When practicing a scale for speed and accuracy I've found a metronome to be extremely useful, used in the manner you described. My progress has been slow but steady but its hard sometimes to see any improvement. If you keep a record of your metronome BPM count you'll be able to track your speed increase over the months which encourages you to continue practicing.
I'm also just venturing into the wonderful world of arpeggio's. I posted a more detailed decription of my practice regimen here:
http://www.guitarscanada.com/theory-technique/4423-practice-regimen-9.html


----------



## 4345567 (Jun 26, 2008)

__________


----------



## blam (Feb 18, 2011)

thanks for the tips guys. I'd love more if anyone else has input.



nkjanssen said:


> How do you learn covers? Totally by ear or by using tabs? You should learn totally by ear to the extent you can. And when learning solos, pay close attention to what notes are being played over what chords. Try to figure out what the player was thinking when playing that solo. Does it seem like he was using scales that fit within the changes, or was he playing chord tones over the changes? How does he use chromatics and passing notes? If you can figure out how your favourite players _think_, then you can start to apply those concepts to your own playing. That kind of analytical approach is much more time consuming than just learning to play the song, but it's totally worth it in the long run and actually quite fun when you have little revelations along the way - "Wait! I know exactly what's going on here and why this part of the song sounds so cool!!"
> 
> Oh, and if you're not doing it already, you should play with others at your own level of skill (or slightly above, if possible) as often as you can.
> 
> ...just my take.


 I use both tab and sheet music, as I can't figure anything out by ear whatsoever, I've tried and failed miserably every time. i can however, read a tab, try it and say, no wait this tab is wrong. However, ever since learning scales, I've found playing riffs and solos a lot easier for the reason you mentioned. sometimes i quickly pick up what scale he is playing and sometimes not, but my knowledge of the scale helps me eliminate notes that shouldn't be played and I can somewhat play bits and pieces without relying on the sheet/tab.

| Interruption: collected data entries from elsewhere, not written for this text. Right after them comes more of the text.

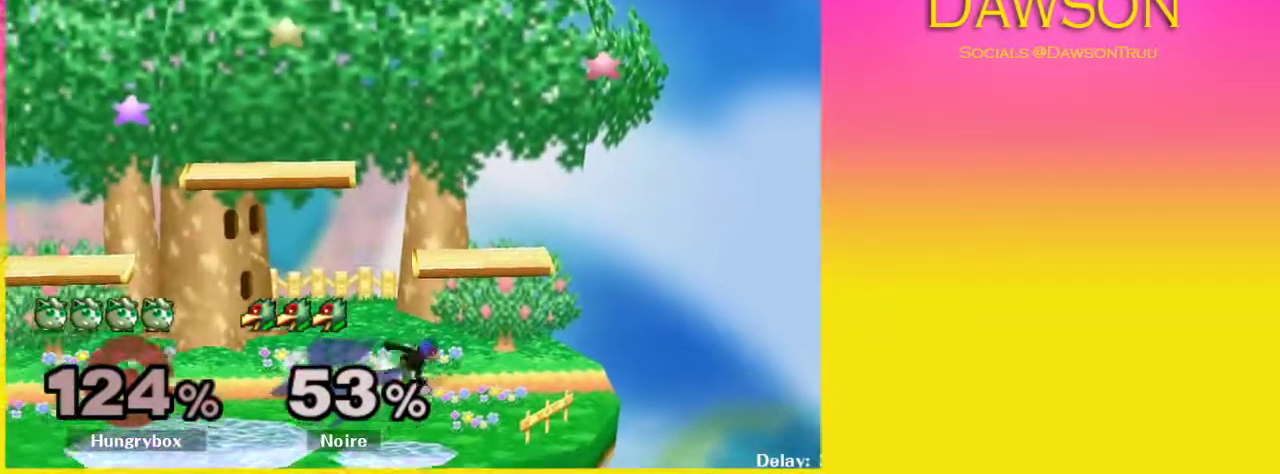
{"buttons": ["A", "Y"], "left_stick": "left", "right_stick": "center", "events": [[17, "left_stick", "up"], [50, "A", "up"], [50, "Y", "up"], [133, "left_stick", "down-right"], [300, "left_stick", "right"], [367, "Y", "down"], [450, "left_stick", "left"], [467, "A", "down"]]}
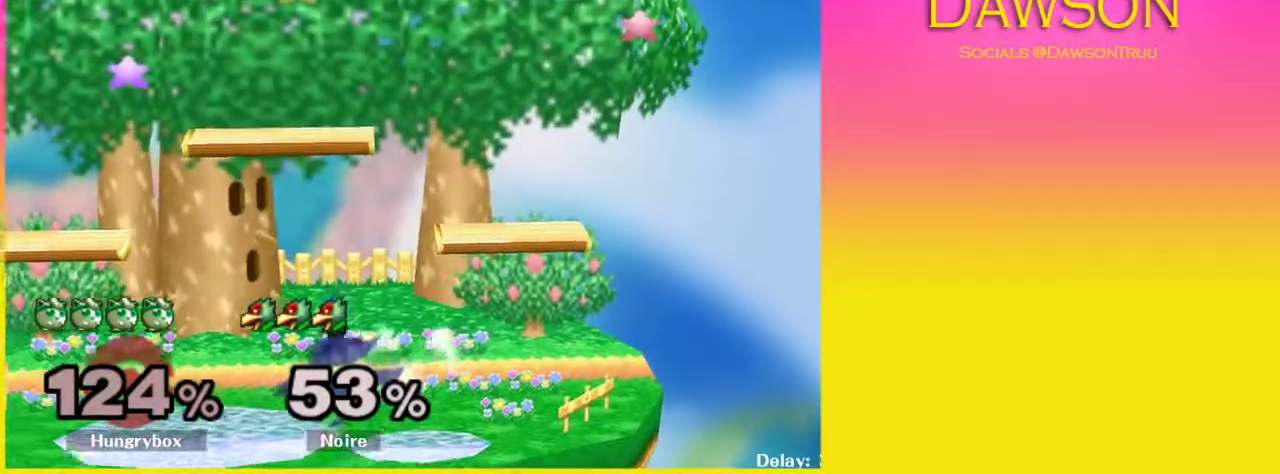
{"buttons": [], "left_stick": "down-left", "right_stick": "center", "events": [[117, "Y", "up"], [133, "A", "up"], [350, "left_stick", "down-left"]]}
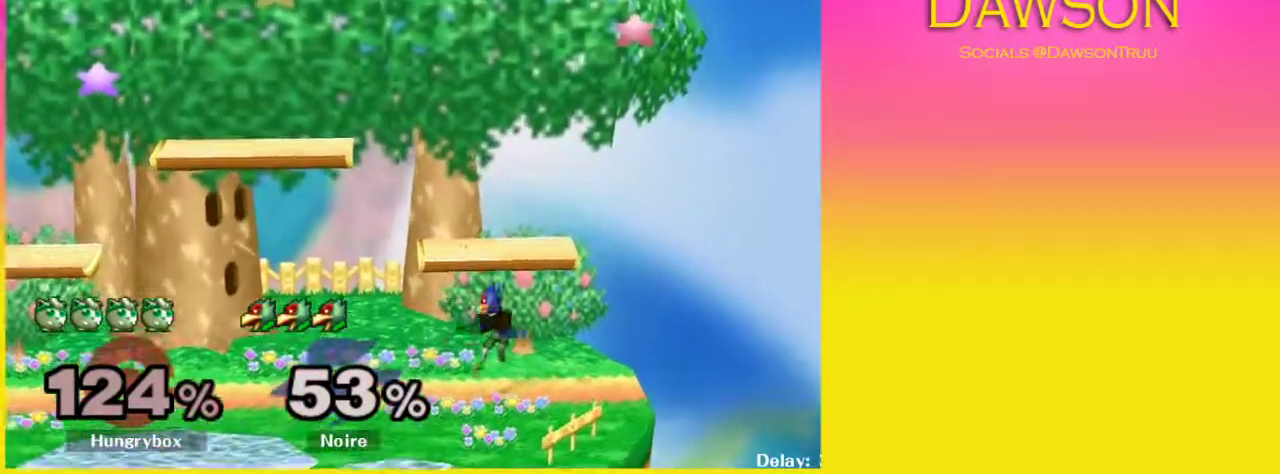
{"buttons": [], "left_stick": "down-right", "right_stick": "center", "events": [[33, "left_stick", "left"], [100, "Y", "down"], [133, "A", "down"], [217, "X", "down"], [300, "left_stick", "right"], [383, "X", "up"], [400, "A", "up"], [400, "Y", "up"], [500, "left_stick", "down-right"]]}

as for playing with others, unfortunately I currently know no one in my skill level or even remotely close. mostly anyone I've talked to or know that plays, plays in a band or stopped playing after a month of trying.


----------



## blam (Feb 18, 2011)

nkjanssen said:


> I've also ascribed to the idea that you shouldn't spend time practicing anything "unmusical". Simply running up and down scales with no musical context would be a waste of time for me. I'll freely admit that it might be a valuable exercise for someone wanting to be a "shredder" in that it can help with speed and dexterity. For most players, though, I think practice time is better spent learning which notes sound good where.
> 
> ...again, just my take.


This is actually what my guitar teacher said. ( I took a couple of months of lessons a couple months ago to help with my lead ) he said instead of running up and down the scale, warm up with it and then put on a backing track and "improvise" and find out what you feel sounds best to your playing style and what works where. this actually helped me immensely with learning the scale. but i ran into the problem where i was doign similar riffs over and over and unable to improvise new stuff.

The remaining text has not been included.